Nesse compasso, os exames laboratoriais realizados (a prova A e a contra-prova B) asseguram a existência da substância proibida NORTESTOSTERONA, bem como as manifestações dos experts às fls. 247 e 248 dos autos, asseveram que, seja a NORTESTOSTERONA ou qualquer substância variante desta, a dopagem existiu e a atleta infrigiu as regras de controle de dopagem. Sobre um desses dois laudos, o primeiro do Dr. De Rose, permito-me dizer -- após a sua contundente lembrança sobre o espírito da lei brasileira, do regulamento antidoping da CBAt, da IAAF e do Código Internacional Antidoping da Agência Mundial Antidoping (WADA) acerca da chamada responsabilidade objetiva do atleta (strict liability), -- que, por não ser absoluto esse princípio, a denunciada deveria ter se acautelado quanto ao uso de qualquer medicação, seja declarando o uso da medicação tomada, via formulário de controle de doping, a fim de obter a isenção de uso terapêutico.
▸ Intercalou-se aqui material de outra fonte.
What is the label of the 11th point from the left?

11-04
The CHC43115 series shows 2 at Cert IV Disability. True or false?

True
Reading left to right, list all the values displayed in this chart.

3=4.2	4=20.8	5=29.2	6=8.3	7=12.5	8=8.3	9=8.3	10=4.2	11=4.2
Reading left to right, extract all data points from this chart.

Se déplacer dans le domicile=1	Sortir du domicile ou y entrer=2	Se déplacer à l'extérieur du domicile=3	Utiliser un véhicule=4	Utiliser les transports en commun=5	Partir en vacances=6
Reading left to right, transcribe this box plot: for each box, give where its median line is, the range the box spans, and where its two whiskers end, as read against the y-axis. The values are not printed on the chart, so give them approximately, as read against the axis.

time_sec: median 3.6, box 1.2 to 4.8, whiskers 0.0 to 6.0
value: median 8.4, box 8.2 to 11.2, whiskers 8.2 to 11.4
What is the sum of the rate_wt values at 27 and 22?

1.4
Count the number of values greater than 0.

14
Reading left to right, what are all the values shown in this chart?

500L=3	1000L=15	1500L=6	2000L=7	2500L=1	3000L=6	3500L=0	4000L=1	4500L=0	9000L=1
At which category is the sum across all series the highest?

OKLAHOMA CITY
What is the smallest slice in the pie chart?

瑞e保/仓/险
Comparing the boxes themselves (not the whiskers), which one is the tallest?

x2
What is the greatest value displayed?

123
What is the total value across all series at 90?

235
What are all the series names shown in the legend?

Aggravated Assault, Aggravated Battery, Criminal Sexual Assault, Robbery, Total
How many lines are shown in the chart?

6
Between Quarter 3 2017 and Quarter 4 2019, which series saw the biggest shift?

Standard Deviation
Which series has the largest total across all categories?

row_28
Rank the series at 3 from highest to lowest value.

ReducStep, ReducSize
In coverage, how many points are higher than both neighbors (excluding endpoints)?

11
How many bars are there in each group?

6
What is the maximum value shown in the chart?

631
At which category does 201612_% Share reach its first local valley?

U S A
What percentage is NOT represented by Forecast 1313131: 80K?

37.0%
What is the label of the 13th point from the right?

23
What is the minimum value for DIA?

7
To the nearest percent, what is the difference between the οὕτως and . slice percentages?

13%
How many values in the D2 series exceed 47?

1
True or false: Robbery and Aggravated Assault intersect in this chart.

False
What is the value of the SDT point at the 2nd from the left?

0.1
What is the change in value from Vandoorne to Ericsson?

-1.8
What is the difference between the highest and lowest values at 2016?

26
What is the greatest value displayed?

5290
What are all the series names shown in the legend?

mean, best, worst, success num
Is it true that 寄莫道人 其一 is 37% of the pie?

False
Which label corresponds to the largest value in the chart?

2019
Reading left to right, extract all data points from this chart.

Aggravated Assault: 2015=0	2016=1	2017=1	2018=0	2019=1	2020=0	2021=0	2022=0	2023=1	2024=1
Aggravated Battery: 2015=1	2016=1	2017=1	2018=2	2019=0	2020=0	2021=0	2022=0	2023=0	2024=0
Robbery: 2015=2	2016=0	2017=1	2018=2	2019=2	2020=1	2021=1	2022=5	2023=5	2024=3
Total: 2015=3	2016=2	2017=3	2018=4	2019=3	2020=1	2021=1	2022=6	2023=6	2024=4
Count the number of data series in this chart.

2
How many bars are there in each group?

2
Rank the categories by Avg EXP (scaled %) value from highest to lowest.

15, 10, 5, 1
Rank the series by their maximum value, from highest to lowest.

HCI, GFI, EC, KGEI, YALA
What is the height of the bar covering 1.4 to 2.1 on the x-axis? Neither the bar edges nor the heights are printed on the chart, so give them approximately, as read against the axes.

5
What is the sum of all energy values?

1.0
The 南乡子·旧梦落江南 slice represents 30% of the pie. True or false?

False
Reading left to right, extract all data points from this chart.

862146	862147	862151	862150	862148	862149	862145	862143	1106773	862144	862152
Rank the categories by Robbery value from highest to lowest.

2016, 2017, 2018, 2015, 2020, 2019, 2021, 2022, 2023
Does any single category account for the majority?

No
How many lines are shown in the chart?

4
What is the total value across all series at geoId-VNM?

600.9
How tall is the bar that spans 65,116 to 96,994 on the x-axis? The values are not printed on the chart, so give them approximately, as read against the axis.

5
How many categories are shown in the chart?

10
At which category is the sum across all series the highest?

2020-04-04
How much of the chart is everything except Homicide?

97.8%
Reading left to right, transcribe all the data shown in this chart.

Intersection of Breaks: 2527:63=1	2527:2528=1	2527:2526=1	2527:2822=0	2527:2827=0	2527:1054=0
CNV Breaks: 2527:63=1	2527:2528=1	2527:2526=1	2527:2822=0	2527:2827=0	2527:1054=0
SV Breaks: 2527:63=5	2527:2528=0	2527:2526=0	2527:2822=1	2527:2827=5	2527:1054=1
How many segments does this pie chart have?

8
E isto não foi observado pela denunciada, só vindo a declarar os medicamentos usados após o resultado positivo do exame "A" (vide fls. 50 a 52 e verso).

In casu, a Denunciada não provou satisfatoriamente que a substância proibida encontrada em seus fluídos corpóreos decorreu de ato ou fato exclusivo de terceiros, sem o seu conhecimento, o que caracteriza a chamada "contaminação", acarretando com isso a sua responsabilidade objetiva.

DECISÃO:

Por tudo o que consta dos autos, adicionado das provas técnicas não refutadas, voto pela CONDENAÇÃO, na pena mínima, considerada a primariedade, da atleta ARLETE SOARES ADÃO, por uso de substância proibida e apontada em controle de dopagem, nos termos da denúncia do nobre Procurador da Justiça Desportiva.

SALA DAS SESSÕES DO SUPERIOR TRIBUNAL DE JUSTIÇA DESPORTIVA DO ATLETIMO, em Manaus, 02 de fevereiro de 2005.